Get your puppy used to having its feet touched by rubbing them when you are sitting around with him on your lap. It will make nail trimming easier. 

Trimming white nails is pretty easy because you can see the blood vessel inside. Black nails are harder. In any case, have your vet office show you how a time or two until you feel comfortable doing it yourself.


----------



## Durbkat (Jun 26, 2007)

Yea, when I take it to the vet for a exam I'm gonna ask him or her if they can show me how to trim the nails.


----------



## briteday (Feb 10, 2007)

When you buy the nail trimmers (guillotine style is best, scissor type are ok) also buy some powder to stop bleeding if you hit the blood vessel. It's usually called something like Kwik Stop. If you cut the blood vessel then you need to wipe it off best you can and put a pinch of the powder on the cut. Most of the powders also have a little numbing product in them so they help stop the pain as well. The powder is usually yellow and stains anything it touches. There is also a nerve that runs along the blood vessel and extends 1-2 mm beyond the blood vessel. So you don't want to go right down to the tip of the quick when you cut. Stay a bit back.


----------



## briteday (Feb 10, 2007)

Another good distraction is smearing peanut butter in the roof of their mouth. They get so distracted with getting the peanut butter that they barely notice what you are doing.


----------



## Durbkat (Jun 26, 2007)

Can you put regular peanut butter on the roof of their mouth or does it have to be a special kind?


----------



## terrier terror (Dec 27, 2006)

I love dremels VS clippers - so much easier to trim the nail and most dogs seem to prefer it. The only downside I have with it is that white hair from the LWD seem to get stuck in it (I never notice until I'm done - it doesn't do any harm to the coat or the dremel but it still gets annoying).


----------



## briteday (Feb 10, 2007)

regular generic peanut butter is fine, and great for stuffing kong toys too!

I also dremel my dogs nails. But I started out clipping them. Maybe a local groomer can show you the techniques of both before you decide to purchase anything.


----------



## Durbkat (Jun 26, 2007)

Thanks!  

I know this is off topic but how do you recommend me stuffing a kong toy? Do I just put some kibble in it then cover the opening with peanut butter?


----------



## Jen D (Apr 23, 2007)

That will work with a Kong and I also had a good tip on here from another person that you can also freeze them so it will last longer if you go somewhere. I put peanut butter on the roof of my dogs mouths every day with a vitamin in there, they love it and it is so funny to watch them lick it off.


----------



## beaglesarethebestdogs311 (Jul 5, 2007)

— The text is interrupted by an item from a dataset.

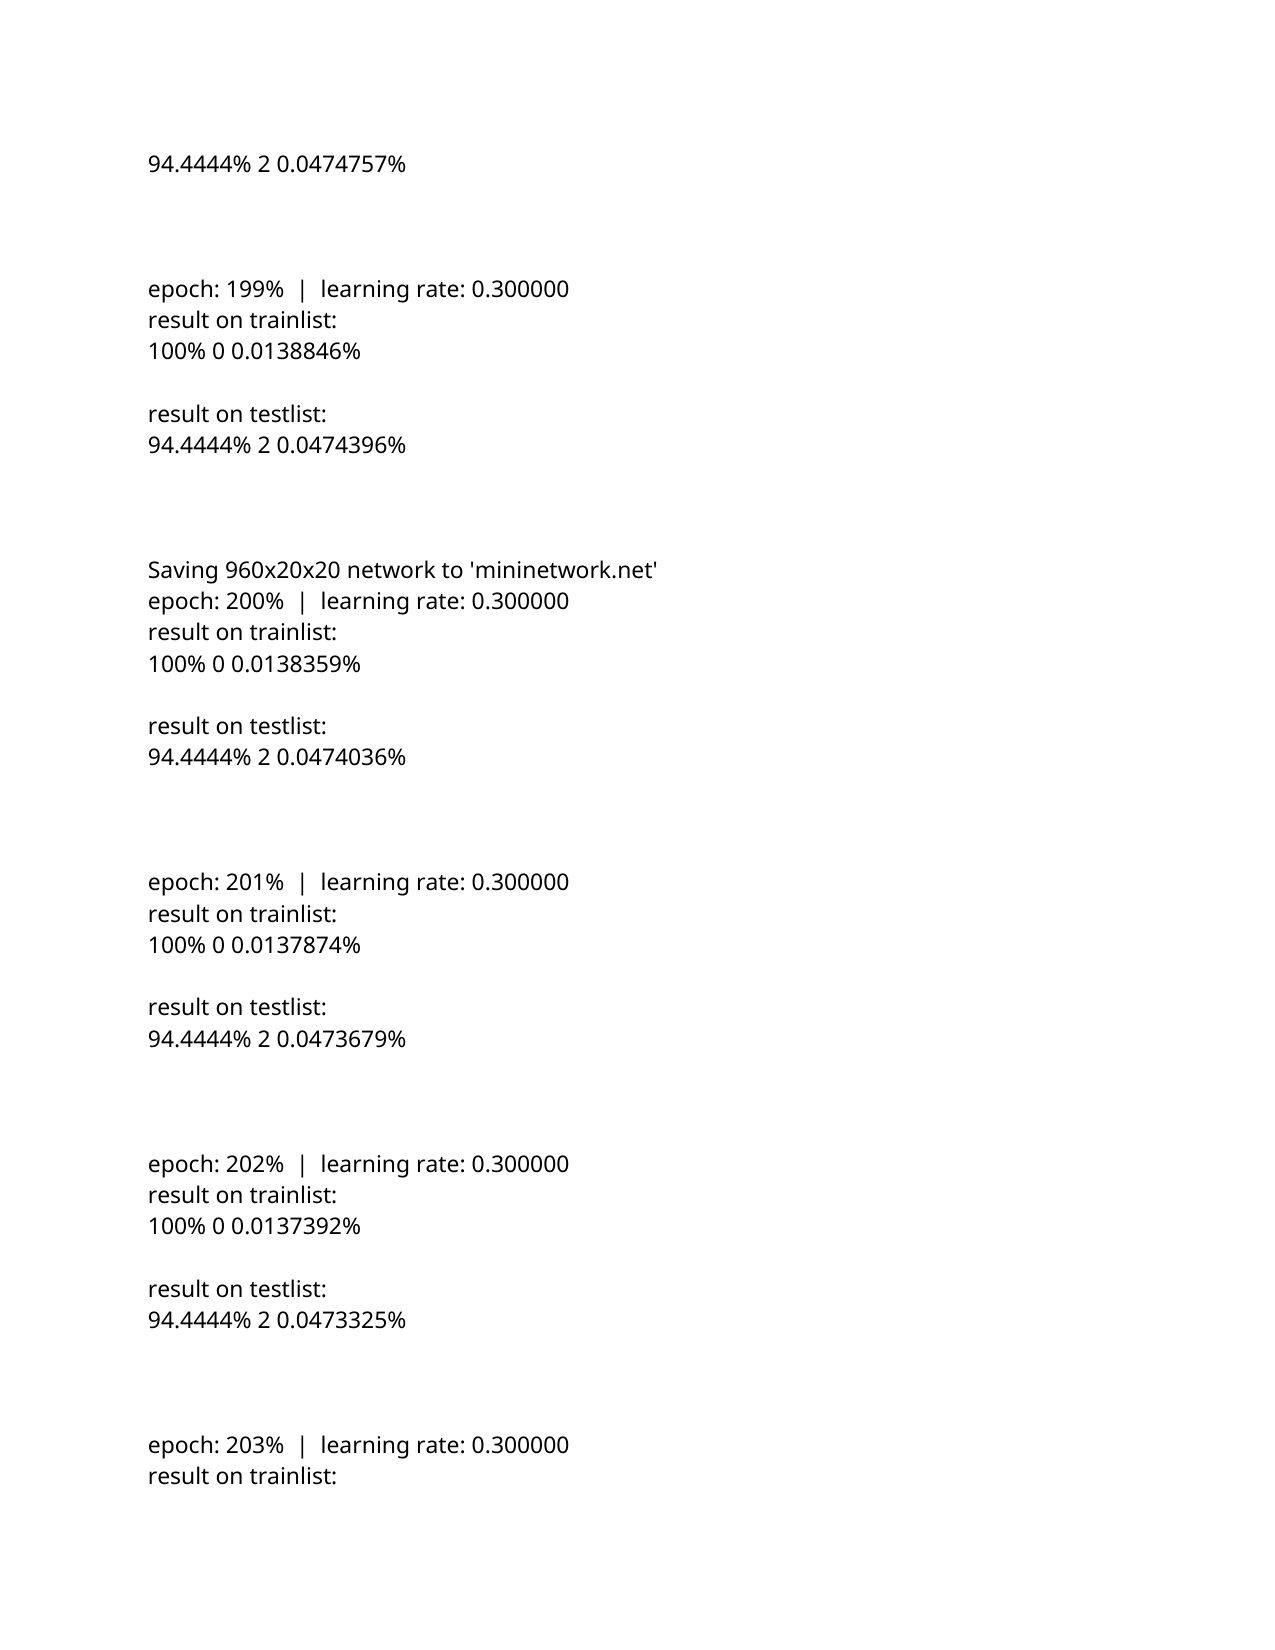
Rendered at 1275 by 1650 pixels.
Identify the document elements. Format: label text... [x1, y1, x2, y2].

I trim my dog's nails by giving her a dog treat, then I love on her, I would do anything to make her feel relaxed and easy-going. Then I trim her nails.


----------



## Durbkat (Jun 26, 2007)

Jen D said:


> That will work with a Kong and I also had a good tip on here from another person that you can also freeze them so it will last longer if you go somewhere. I put peanut butter on the roof of my dogs mouths every day with a vitamin in there, they love it and it is so funny to watch them lick it off.


He doesn't get constipated from the peanut butter? My grandma seemed to think that.


----------



## TheChinClique (Jul 6, 2007)

A bit of peanut butter is totally fine for dogs. I'm not sure I would give any to a puppy, though. They're a little too sensitive at that young age IMO. 

I have never had any luck in clipping my dog's nails. I have the vet trim them while I'm there (free of charge) and if they need to be done when I'm not at the vet, I take them to a groomer and get not only the nails, but the whole works done. Truth be told, I don't need to get them trimmed often. They really seem to wear them down just be walking around/running around outside. 

Good luck though...maybe your little one will be easier to trim than mine are! Oh, and be sure not to clip anywhere near the "pink part" of the nail...it'll make your dog's nails bleed.


----------



## Durbkat (Jun 26, 2007)

Well I just got the vet to do it and he used regular human clippers since they were so long.


----------